In Reclaiming Body Trust: Break Free from a Culture of Body Perfection, Disordered Eating, and Other Traumas, Hilary Kinavey and Dana Sturtevant write about rebuilding our relationship with the body based on balance, respect, and trust. They write:
Much of what we are taught about living in a body is focused on doing things to and on the body as opposed to for and with the body. You do not need to overcome your body nor do you have to dominate it.
This is absolutely the case in traditional fitness and diet culture, but perhaps surprisingly it holds true even in the realm of body-mind practices. If I want to perform a movement like a yoga pose, I give myself detailed instructions to get my body to do it. For example, this might be running through my head: “Stand with the outer edges of the feet parallel, press down into the big toe mounds, shift the weight into the left leg, lift the right knee, pull the right toes toward the shin, push out through the right heel….” You get the idea.
Yet as I create and lead classes beyond the prescriptive practices I was trained in and as I learn a new sport myself, I’m finding that there is a different way: trust your body.

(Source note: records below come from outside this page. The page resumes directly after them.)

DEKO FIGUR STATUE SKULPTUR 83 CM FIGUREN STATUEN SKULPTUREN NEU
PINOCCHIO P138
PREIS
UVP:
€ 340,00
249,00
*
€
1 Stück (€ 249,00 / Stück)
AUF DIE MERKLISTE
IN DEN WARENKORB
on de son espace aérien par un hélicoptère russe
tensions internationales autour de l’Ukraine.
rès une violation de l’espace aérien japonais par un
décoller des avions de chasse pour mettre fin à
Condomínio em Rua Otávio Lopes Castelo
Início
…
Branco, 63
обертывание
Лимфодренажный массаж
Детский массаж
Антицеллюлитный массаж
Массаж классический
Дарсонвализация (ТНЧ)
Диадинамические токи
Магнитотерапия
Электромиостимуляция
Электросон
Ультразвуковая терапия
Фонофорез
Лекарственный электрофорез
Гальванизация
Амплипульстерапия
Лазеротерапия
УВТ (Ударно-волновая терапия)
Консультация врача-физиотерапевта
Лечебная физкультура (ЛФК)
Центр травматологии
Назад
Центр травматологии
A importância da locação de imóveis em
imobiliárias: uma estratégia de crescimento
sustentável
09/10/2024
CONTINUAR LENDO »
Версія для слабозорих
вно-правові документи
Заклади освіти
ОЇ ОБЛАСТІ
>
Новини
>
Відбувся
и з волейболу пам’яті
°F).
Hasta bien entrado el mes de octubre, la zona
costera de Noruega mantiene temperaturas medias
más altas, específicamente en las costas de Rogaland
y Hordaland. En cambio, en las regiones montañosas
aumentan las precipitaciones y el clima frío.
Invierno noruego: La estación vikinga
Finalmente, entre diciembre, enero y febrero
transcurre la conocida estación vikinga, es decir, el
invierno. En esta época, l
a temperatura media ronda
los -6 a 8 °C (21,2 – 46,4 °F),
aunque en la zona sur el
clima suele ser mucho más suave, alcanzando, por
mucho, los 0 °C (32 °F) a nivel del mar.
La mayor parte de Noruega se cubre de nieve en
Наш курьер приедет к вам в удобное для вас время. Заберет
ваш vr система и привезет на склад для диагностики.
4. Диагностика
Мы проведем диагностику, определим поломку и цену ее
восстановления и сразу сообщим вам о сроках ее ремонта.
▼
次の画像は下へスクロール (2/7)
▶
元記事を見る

If you’ve never done a front kick or a two-handed backhand, you will need some instruction to get started but it’s not about keeping that instruction on a loop in your head. Instead, give your body an image and a feeling, then trust it to figure out the details.
In The Inner Game of Tennis, W. Timothy Gallwey writes
“...the physical body, including the brain, memory bank (conscious and unconscious) and the nervous system—is a tremendously sophisticated and competent collection of potentialities. Inherent within it is an inner intelligence which is staggering. What it doesn’t already know, this inner intelligence learns with childlike ease. It uses billions of cells and neurological communication circuits in every action. No computer yet made can come close to performing the complex physical actions accomplished by even a beginning tennis player, much less a professional.”
So, if there is something you want to learn to do with your body – say, a dance move, or a pickleball shot, or how to make dumplings —experiment with approaching it this way:
First, watch someone competent do the move. Look for details. Notice body position. But also soften your eyes and take in the overall “feel” of the movement.
Second, do it a bunch of times yourself. Maybe start slowly, or without a ball, or doing just part of the movement. This might be bumpy at first but the key is to keep your attention on your body position and what you are doing rather than the result. Is your foot pointed or flexed? Is your paddle pulled back high or low? Is your thumb pressing into or cradling the dumpling? Then, look for a feeling when you get it and when you don’t. It’s those feelings that teach the body, not the words.
Sometimes an image helps give you the feeling (slide your arm into a coat sleeve; angle your paddle edge like you were going to peel an orange with it; hold the dumpling like you are holding a raw egg).
Once you’ve felt the feeling of the move, then ask your body to duplicate the feeling. Your mind might get all tight and want to tell you all the steps and details. But trust your body and ask it to do it again. It takes practice, of course, but it is an effective and less frustrating way to learn a physical move.
Trust is built within the context of a relationship – with a friend, a child or with your body. Gallwey suggests that,
“...[F]or many of us, a new relationship needs to be forged with [the body]. And building new relationships involves new ways of communicating. If the former relationship was characterized by criticism and control, the symptoms of mistrust, then the more desired relationship is one of respect and trust.”
In our thinking-centered culture, it’s easy to get caught in the idea that words and information are the way to learn something. The intelligence of the body, however, actually responds to images and feelings. See it. Get the feeling. Trust your body.